▶ [Task objective]
Every line of the data that contains the string "none" must be copied.

▶ [Input material]
+++

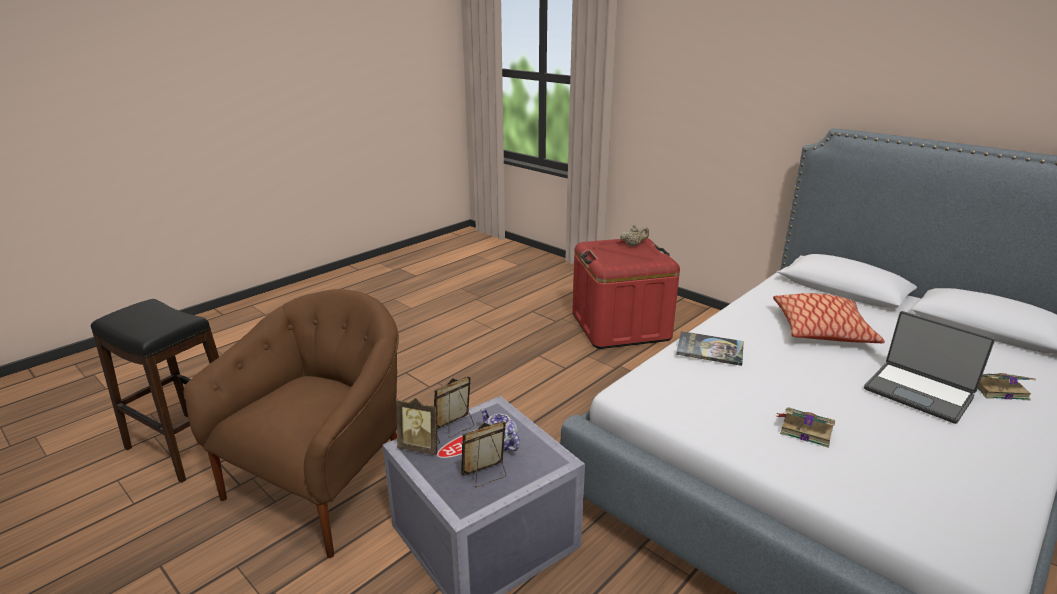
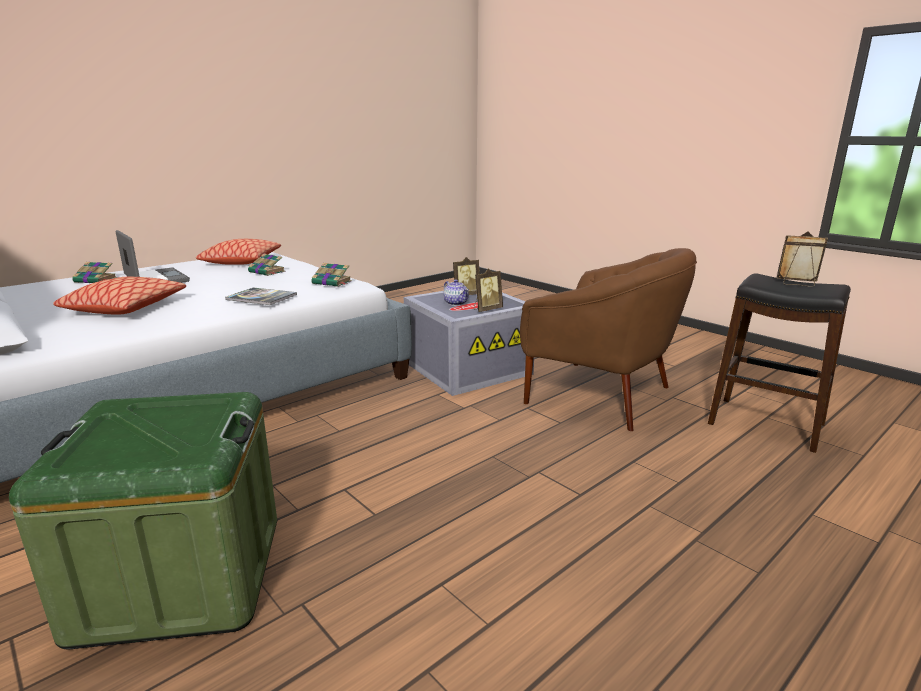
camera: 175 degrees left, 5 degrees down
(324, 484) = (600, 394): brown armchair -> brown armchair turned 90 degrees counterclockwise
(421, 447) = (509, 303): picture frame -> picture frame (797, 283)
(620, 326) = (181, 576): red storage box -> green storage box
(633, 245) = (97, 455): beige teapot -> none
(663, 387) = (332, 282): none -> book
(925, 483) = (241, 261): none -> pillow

+++

▶ [Response box]
(633, 245) = (97, 455): beige teapot -> none
(663, 387) = (332, 282): none -> book
(925, 483) = (241, 261): none -> pillow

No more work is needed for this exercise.